How to complete this task: Copy out the entries that follow exactly, leaving every picture behind.
Start of Available data
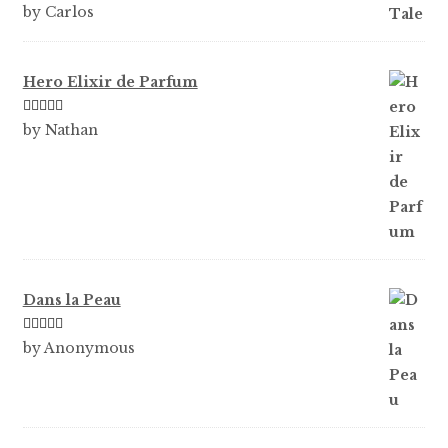
Rated
5
out
by Carlos
of 5
Hero Elixir de Parfum
Rated
5
out
by Nathan
of 5
Dans la Peau
Rated
5
out
by Anonymous
of 5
End of Available data
Result of the task:
Rated
5
out
by Carlos
of 5
Hero Elixir de Parfum
Rated
5
out
by Nathan
of 5
Dans la Peau
Rated
5
out
by Anonymous
of 5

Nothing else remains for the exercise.